◆ PROMPT: From the material below, copy every line in which the word "round" occurs.

*** EXERCISE INPUTS ***

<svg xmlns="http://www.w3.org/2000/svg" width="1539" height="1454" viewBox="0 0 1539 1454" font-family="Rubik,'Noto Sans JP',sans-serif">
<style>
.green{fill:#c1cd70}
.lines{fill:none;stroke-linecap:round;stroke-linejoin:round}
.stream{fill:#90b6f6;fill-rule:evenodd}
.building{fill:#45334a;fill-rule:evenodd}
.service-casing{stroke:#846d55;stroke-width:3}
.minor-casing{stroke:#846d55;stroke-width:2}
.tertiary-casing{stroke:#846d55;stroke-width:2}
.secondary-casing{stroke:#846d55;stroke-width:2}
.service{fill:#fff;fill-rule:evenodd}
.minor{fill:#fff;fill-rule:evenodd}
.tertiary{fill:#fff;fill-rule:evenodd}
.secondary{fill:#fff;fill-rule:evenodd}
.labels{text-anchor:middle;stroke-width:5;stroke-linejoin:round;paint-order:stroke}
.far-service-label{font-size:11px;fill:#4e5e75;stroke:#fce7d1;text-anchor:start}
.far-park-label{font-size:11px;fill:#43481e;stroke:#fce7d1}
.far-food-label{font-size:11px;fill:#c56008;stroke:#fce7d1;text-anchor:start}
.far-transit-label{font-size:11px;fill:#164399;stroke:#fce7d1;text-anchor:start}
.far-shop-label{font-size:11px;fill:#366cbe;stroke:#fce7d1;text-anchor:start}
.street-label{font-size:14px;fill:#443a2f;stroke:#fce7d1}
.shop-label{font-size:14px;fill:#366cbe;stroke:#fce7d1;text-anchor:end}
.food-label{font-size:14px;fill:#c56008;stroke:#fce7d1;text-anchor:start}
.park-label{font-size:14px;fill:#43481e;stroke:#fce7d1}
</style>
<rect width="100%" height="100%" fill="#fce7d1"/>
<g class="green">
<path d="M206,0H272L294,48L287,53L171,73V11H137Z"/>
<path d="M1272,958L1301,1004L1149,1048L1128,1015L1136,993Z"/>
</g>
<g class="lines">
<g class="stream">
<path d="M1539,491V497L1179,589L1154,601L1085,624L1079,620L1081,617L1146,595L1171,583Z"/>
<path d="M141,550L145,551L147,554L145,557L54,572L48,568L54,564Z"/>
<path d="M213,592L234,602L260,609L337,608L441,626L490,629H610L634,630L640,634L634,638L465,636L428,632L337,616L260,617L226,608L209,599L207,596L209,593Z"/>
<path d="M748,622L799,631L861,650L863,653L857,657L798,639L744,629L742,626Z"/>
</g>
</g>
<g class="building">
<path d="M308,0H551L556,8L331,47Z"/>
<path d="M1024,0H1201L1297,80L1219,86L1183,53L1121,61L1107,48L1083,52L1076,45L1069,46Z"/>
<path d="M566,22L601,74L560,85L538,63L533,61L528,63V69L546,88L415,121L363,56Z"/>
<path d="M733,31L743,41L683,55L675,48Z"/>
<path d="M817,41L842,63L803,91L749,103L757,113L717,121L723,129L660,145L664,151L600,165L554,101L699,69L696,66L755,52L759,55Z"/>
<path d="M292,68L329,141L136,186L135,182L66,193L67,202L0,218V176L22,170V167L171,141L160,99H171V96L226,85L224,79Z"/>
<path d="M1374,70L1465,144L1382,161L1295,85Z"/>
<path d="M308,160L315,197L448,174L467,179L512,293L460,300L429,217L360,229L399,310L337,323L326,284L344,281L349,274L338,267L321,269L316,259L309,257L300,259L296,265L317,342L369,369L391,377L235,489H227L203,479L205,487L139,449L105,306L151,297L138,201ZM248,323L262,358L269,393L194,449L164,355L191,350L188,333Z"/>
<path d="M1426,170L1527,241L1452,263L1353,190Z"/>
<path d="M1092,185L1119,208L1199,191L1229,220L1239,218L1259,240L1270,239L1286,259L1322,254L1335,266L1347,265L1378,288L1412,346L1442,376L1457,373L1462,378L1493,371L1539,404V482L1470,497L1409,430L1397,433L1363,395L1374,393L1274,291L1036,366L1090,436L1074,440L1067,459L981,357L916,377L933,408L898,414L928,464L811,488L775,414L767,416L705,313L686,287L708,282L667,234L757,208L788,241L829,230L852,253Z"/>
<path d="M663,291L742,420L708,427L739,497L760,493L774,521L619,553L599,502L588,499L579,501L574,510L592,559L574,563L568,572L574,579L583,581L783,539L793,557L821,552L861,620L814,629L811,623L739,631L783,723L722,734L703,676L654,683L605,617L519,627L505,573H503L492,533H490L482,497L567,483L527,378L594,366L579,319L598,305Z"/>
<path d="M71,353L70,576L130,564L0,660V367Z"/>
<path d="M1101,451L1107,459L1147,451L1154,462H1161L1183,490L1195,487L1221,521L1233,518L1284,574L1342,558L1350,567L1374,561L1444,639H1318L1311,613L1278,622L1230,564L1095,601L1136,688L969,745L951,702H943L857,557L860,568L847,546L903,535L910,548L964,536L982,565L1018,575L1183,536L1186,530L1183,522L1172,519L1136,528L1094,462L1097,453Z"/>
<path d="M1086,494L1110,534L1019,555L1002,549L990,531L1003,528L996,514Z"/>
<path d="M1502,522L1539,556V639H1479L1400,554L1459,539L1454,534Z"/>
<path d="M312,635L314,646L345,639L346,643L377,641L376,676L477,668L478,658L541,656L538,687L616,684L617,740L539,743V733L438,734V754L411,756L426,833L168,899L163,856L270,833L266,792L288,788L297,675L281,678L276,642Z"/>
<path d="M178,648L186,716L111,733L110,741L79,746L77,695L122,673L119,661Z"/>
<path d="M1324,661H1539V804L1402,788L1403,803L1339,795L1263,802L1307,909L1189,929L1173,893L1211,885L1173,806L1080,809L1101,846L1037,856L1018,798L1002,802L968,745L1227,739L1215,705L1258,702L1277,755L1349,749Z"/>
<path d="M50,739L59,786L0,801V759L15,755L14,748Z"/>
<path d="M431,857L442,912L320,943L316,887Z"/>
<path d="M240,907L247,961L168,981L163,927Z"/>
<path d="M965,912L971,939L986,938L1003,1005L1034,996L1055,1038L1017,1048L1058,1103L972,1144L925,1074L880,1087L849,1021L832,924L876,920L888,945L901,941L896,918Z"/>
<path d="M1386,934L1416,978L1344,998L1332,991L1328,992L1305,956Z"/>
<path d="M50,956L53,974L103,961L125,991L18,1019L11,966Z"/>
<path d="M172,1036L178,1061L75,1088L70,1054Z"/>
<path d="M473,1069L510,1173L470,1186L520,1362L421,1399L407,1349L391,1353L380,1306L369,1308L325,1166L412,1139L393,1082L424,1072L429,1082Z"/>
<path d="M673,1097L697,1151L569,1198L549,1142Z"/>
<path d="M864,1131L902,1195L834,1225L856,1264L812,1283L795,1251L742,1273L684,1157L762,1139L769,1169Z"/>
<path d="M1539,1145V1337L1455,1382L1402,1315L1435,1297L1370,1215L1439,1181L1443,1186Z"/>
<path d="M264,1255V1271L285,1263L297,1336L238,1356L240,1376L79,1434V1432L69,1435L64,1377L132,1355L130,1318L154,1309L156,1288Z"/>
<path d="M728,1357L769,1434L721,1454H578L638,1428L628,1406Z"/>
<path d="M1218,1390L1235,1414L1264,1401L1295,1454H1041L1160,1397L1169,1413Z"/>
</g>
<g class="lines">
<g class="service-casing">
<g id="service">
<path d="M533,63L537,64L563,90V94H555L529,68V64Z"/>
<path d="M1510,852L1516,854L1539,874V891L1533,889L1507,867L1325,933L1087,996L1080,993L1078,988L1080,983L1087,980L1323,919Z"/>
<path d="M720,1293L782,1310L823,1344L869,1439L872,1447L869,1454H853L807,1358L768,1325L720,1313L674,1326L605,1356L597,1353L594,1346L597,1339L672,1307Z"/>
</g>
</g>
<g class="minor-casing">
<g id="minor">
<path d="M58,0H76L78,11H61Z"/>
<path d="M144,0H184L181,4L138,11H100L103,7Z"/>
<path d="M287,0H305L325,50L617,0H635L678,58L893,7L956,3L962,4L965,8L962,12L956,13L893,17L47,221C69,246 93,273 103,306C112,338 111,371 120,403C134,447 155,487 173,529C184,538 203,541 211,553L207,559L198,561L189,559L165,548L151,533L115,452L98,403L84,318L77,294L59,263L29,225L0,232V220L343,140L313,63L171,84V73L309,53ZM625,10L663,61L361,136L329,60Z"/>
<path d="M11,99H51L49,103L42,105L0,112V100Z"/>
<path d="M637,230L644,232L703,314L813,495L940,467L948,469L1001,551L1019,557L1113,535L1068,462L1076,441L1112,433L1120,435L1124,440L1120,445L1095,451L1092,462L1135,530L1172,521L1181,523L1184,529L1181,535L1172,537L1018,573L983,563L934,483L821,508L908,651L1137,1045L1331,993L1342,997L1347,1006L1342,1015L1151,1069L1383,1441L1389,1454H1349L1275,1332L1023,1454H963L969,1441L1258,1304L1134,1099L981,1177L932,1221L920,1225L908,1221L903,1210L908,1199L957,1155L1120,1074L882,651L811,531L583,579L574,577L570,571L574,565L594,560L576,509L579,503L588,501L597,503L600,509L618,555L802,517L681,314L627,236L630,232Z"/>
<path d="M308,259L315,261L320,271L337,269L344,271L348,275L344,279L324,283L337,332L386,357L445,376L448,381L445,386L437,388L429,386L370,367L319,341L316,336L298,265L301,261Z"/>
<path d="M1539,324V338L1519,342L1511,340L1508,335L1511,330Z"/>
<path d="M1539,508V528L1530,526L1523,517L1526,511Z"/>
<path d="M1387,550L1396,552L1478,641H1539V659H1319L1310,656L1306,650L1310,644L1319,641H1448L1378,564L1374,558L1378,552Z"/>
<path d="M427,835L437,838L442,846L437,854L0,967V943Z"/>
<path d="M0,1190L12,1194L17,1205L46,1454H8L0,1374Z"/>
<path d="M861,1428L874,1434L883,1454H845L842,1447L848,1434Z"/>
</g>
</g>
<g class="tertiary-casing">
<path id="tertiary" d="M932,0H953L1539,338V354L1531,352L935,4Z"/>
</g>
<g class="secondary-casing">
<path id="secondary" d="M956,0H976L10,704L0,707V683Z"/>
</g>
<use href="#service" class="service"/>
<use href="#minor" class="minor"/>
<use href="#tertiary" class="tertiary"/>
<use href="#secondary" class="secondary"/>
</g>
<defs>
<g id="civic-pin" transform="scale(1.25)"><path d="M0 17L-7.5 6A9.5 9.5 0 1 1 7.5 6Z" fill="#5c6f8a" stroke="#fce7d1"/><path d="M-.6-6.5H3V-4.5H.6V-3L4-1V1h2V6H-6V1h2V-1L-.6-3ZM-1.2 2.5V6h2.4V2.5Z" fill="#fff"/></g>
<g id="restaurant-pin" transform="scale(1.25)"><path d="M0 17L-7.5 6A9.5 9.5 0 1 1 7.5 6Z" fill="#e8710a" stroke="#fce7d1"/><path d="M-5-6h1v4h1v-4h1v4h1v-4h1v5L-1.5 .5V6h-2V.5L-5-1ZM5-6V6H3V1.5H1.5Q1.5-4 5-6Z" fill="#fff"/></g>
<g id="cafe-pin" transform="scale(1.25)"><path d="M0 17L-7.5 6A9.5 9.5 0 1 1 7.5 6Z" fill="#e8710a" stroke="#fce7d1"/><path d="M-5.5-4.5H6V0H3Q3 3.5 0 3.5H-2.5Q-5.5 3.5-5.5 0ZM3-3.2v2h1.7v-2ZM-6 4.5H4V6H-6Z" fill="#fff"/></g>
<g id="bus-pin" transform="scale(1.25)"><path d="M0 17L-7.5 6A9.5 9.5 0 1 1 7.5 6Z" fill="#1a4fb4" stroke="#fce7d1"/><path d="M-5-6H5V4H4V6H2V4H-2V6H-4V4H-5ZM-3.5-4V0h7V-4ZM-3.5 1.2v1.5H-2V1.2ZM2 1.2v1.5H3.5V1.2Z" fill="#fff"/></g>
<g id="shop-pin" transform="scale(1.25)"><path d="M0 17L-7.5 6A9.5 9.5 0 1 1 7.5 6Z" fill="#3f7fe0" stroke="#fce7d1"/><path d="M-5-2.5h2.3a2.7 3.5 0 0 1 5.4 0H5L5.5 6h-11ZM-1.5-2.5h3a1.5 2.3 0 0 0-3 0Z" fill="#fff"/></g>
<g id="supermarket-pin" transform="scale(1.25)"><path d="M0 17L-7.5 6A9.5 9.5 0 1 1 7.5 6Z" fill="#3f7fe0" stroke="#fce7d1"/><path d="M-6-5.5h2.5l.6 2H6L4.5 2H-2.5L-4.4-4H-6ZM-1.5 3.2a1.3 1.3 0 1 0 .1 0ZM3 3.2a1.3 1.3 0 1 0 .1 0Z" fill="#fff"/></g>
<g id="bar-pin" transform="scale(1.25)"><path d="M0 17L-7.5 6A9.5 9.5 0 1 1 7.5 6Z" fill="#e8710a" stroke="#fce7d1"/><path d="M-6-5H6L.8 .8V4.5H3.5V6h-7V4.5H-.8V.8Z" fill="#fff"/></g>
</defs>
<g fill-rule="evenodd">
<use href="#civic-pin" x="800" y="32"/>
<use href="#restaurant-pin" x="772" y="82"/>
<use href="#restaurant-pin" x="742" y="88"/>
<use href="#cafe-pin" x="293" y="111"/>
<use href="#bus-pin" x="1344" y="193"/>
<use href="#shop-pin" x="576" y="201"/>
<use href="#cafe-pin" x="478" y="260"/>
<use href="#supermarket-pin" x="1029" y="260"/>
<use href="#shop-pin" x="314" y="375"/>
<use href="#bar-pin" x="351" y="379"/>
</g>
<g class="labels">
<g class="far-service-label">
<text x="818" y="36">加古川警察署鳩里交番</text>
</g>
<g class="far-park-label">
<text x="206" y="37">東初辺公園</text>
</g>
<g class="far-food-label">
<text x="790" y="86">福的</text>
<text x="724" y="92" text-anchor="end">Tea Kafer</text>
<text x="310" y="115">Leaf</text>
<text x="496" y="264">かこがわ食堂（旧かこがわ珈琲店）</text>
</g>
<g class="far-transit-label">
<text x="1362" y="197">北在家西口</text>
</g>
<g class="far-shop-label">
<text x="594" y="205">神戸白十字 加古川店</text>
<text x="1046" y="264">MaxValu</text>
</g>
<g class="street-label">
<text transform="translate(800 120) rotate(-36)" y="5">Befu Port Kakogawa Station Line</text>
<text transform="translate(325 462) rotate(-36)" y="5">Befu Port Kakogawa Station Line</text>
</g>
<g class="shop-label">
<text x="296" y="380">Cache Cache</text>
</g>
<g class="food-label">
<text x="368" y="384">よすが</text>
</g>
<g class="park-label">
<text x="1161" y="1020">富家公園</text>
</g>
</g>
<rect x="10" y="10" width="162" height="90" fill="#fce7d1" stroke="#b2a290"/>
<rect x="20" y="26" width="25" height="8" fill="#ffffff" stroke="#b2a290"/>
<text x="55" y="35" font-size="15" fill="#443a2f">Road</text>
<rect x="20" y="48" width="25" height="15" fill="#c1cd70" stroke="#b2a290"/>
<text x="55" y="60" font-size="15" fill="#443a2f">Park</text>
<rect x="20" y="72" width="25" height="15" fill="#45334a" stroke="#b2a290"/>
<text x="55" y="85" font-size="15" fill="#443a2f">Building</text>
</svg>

*** End of EXERCISE INPUTS ***

◆ EXERCISE RESPONSE:
.lines{fill:none;stroke-linecap:round;stroke-linejoin:round}
.labels{text-anchor:middle;stroke-width:5;stroke-linejoin:round;paint-order:stroke}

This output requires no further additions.